Standing in the gymnasium in Queens as we welcomed and assisted hundreds of applicants, I experienced conflicting emotions. I have conducted scores of similarly structured community-based legal clinics over the past 10 years—some at St. Joan of Arc and others in surrounding neighborhoods, where the concentration of undocumented immigrants is also substantial. Typically, these exercises in lawyering were frustratingly simple as I quickly concluded that one person after another was ineligible for any form of immigration relief. Explaining the sad reality of our broken immigration system to each person who waited to speak with me in the hopes of finding a path to legalization, I felt drained and useless. Many years of doing this work takes a toll on a public interest lawyer. But now the situation has changed. It is especially meaningful for me to present—at long last—an opportunity in the law to the familiar parishioners who stand in line.

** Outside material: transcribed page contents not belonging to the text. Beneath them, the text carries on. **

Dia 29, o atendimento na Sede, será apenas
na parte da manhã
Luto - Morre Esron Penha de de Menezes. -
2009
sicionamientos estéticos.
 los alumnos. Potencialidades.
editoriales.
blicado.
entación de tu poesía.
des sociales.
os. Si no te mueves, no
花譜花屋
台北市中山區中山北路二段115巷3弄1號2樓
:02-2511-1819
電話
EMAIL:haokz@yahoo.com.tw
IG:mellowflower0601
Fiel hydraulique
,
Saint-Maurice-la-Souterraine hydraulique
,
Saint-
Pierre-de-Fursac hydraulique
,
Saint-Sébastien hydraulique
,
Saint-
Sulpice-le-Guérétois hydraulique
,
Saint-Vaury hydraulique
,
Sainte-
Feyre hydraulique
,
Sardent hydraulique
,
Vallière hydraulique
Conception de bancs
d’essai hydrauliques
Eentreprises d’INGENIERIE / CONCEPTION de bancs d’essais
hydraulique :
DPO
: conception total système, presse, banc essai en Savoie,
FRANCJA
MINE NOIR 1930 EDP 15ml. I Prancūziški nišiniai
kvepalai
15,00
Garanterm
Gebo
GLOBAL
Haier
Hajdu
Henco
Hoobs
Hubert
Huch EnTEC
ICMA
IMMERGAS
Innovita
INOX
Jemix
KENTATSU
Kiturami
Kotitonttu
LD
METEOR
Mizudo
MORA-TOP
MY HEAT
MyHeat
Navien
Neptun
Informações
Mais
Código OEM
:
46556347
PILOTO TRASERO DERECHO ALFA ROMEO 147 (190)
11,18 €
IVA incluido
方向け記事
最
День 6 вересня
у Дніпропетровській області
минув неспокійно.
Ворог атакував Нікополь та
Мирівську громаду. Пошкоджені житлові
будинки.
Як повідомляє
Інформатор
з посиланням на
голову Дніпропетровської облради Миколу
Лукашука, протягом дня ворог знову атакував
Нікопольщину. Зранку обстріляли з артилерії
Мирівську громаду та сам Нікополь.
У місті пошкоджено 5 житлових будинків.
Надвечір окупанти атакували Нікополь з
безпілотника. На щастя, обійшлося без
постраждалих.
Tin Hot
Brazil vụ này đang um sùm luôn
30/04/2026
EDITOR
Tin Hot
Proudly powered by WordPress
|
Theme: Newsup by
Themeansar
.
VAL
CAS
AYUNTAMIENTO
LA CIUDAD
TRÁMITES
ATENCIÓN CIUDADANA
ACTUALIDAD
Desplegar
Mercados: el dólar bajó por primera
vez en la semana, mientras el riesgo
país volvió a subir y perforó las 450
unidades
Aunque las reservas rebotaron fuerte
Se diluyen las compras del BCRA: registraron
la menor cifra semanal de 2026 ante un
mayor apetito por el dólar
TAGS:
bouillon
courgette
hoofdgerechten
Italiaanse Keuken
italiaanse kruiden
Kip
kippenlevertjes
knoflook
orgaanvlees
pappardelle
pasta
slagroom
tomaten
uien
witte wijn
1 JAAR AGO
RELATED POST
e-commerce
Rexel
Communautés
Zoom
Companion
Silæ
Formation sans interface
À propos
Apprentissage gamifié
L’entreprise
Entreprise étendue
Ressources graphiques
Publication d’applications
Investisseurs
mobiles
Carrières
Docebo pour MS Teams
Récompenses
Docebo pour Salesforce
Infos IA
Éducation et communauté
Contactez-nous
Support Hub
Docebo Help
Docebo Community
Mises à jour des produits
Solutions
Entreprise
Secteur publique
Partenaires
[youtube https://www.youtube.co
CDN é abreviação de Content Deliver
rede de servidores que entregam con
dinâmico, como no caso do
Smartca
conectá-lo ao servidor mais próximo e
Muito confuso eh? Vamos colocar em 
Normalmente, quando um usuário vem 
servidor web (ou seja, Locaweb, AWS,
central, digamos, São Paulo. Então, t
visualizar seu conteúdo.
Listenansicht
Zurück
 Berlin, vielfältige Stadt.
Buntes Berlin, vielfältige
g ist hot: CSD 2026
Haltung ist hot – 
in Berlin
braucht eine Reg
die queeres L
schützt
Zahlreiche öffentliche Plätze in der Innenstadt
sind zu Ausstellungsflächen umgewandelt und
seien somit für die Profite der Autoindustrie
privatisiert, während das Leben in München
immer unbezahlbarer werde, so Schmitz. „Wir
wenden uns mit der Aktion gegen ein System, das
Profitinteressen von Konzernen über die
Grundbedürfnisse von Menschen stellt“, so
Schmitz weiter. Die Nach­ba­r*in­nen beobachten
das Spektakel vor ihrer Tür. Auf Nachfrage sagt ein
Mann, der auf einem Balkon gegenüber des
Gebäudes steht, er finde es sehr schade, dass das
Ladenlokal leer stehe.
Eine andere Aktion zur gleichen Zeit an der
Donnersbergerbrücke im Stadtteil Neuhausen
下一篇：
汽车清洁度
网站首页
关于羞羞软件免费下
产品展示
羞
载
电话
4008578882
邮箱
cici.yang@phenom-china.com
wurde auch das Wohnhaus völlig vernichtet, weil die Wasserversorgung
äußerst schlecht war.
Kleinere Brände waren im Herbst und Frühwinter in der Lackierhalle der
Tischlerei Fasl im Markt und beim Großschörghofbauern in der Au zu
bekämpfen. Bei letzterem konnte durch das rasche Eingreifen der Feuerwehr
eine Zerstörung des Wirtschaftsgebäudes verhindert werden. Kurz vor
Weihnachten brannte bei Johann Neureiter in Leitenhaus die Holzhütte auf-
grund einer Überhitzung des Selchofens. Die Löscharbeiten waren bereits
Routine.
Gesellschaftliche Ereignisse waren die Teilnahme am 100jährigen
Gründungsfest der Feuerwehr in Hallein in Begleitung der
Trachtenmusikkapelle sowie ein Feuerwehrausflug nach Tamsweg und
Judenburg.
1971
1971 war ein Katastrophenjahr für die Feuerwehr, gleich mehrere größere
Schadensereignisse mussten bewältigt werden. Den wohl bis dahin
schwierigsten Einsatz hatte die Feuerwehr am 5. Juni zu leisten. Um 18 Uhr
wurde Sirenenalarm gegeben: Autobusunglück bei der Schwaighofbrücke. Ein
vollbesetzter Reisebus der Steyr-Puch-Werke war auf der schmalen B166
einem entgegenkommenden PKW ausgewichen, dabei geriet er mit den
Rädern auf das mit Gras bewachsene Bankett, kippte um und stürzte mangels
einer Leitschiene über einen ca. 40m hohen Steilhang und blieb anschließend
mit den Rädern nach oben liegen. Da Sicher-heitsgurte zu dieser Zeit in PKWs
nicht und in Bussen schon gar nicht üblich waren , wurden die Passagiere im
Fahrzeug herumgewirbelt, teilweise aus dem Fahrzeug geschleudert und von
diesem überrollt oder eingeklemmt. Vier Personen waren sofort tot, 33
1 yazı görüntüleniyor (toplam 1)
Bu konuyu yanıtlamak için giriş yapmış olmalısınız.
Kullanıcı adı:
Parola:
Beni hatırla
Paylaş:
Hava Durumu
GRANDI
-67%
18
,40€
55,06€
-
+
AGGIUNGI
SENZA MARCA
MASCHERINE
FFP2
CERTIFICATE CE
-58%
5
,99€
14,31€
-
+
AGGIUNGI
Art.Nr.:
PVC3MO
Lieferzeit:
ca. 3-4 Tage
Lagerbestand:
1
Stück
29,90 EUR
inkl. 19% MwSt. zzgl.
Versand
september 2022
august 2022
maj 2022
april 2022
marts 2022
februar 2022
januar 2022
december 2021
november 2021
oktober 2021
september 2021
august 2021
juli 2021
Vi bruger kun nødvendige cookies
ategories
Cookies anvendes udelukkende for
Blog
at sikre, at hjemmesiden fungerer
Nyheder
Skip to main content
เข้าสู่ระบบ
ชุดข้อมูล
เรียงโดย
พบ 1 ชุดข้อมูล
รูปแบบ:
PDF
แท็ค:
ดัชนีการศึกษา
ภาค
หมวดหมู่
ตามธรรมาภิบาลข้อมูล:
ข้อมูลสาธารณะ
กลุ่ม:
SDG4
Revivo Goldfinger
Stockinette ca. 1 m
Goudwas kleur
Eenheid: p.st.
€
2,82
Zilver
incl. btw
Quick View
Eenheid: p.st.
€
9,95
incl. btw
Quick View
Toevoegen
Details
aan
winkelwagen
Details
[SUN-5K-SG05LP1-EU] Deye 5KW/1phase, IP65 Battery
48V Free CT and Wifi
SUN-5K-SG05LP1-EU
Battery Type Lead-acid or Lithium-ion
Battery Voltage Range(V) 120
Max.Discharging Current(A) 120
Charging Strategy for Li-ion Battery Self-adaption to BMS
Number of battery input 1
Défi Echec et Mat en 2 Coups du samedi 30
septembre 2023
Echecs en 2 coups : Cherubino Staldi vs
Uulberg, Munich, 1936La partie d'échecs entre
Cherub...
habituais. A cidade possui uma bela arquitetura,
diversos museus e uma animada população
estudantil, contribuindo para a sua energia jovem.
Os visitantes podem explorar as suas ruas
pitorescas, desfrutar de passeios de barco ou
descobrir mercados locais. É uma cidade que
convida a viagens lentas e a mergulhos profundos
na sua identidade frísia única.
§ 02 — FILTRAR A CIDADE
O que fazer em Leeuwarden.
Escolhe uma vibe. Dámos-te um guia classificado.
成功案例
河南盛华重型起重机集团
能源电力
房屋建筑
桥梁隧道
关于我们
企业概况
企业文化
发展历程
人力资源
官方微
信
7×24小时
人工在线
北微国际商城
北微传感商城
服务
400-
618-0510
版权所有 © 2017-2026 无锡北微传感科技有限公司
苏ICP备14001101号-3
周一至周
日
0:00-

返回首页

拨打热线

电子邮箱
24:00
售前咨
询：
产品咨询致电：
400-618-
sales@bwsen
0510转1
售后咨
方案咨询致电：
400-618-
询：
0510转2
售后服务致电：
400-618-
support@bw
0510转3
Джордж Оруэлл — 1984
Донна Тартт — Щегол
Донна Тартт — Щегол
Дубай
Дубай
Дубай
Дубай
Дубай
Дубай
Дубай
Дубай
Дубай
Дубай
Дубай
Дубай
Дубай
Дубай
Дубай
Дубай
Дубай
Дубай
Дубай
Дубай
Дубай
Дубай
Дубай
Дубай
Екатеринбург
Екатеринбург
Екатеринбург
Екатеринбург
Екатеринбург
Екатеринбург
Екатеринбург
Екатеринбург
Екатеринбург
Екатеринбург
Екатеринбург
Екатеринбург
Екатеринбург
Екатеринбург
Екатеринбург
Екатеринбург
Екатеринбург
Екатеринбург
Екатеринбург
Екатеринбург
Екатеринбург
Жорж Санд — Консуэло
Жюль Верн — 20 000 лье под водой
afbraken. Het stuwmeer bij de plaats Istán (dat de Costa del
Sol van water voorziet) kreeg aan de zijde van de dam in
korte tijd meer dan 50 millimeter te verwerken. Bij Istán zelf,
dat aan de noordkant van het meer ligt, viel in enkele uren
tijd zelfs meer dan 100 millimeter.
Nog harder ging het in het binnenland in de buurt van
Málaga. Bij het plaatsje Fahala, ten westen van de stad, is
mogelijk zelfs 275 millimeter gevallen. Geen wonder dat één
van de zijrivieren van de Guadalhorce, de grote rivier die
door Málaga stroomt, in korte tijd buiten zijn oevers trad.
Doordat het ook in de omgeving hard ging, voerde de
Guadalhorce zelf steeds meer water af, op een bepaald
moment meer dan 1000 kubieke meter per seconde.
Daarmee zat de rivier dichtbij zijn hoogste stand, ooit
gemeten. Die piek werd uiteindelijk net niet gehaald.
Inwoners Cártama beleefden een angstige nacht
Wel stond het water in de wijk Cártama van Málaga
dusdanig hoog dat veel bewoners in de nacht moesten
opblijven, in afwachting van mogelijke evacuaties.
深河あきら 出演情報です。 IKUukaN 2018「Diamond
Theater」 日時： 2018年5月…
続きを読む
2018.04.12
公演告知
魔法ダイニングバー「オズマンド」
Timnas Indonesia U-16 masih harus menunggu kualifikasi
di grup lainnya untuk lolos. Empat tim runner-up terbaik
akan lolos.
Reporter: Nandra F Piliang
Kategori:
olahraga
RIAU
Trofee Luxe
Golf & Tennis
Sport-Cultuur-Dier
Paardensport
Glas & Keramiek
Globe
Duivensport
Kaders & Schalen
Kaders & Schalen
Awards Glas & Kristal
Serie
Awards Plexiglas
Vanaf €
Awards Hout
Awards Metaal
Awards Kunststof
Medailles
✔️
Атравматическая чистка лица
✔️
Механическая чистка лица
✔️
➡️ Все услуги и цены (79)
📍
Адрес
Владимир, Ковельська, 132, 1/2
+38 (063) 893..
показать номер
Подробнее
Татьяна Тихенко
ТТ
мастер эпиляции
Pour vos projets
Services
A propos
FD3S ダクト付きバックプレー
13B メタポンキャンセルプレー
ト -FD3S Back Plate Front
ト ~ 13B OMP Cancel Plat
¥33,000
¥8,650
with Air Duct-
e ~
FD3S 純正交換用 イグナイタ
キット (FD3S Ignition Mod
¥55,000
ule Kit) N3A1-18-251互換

But how much will these young people benefit if their applications are approved? That question weighed on me as I explained the parameters of deferred action to groups of families waiting their turn at the screening station. It has been widely noted that the new policy is not a means of obtaining lawful status or a path to citizenship. The program merely guarantees that an approved applicant will not be subject to removal or deportation for two years and provides for employment authorization. It is a sort of limbo—albeit one that is preferable to their current situation—that could change if the program expires and no further reform of the system occurs. Since the illegal presence in the United States of each applicant becomes known to the government, some fear that applicants may be subjected to deportation proceedings when the program expires.

My sense that this is only a minor and politically precarious improvement upon our miserable immigration policy is heightened by the visual appearance of the applicants listening to me while surrounded by their grandparents, mothers, fathers and siblings. Each of these family portraits causes me to reflect upon the very narrow scope of eligibility for relief. I see the faces of family members excluded from this opportunity. They dream of getting their own papers, but they are not “dreamers” as the term is defined by this policy. Amid the exhilaration of processing these applications, it is sobering to observe those left in the shadows.

I imagine these ambiguous feelings are shared by the many attorneys, immigration counselors and volunteers working long hours to assist in the submission of hundreds of thousands of deferred action applications. In the first few weeks more than 72,000 applications were submitted. Our office continues to assist dozens of eligible youth weekly. In addition to the substantial volume of applicants, what else might indicate that this development is a positive one in the world of immigration law? I hope that the many young immigrant adults who received some sense of protection will be further emboldened as a force for political change. This significant but limited victory for justice may have been prompted by a pressured political calculation, but the many beneficiaries braving the storm and filling the gymnasium at St. Joan of Arc and their peers throughout the country may also persevere through the political tempest of the immigration issue and help generate more executive and legislative actions like this one.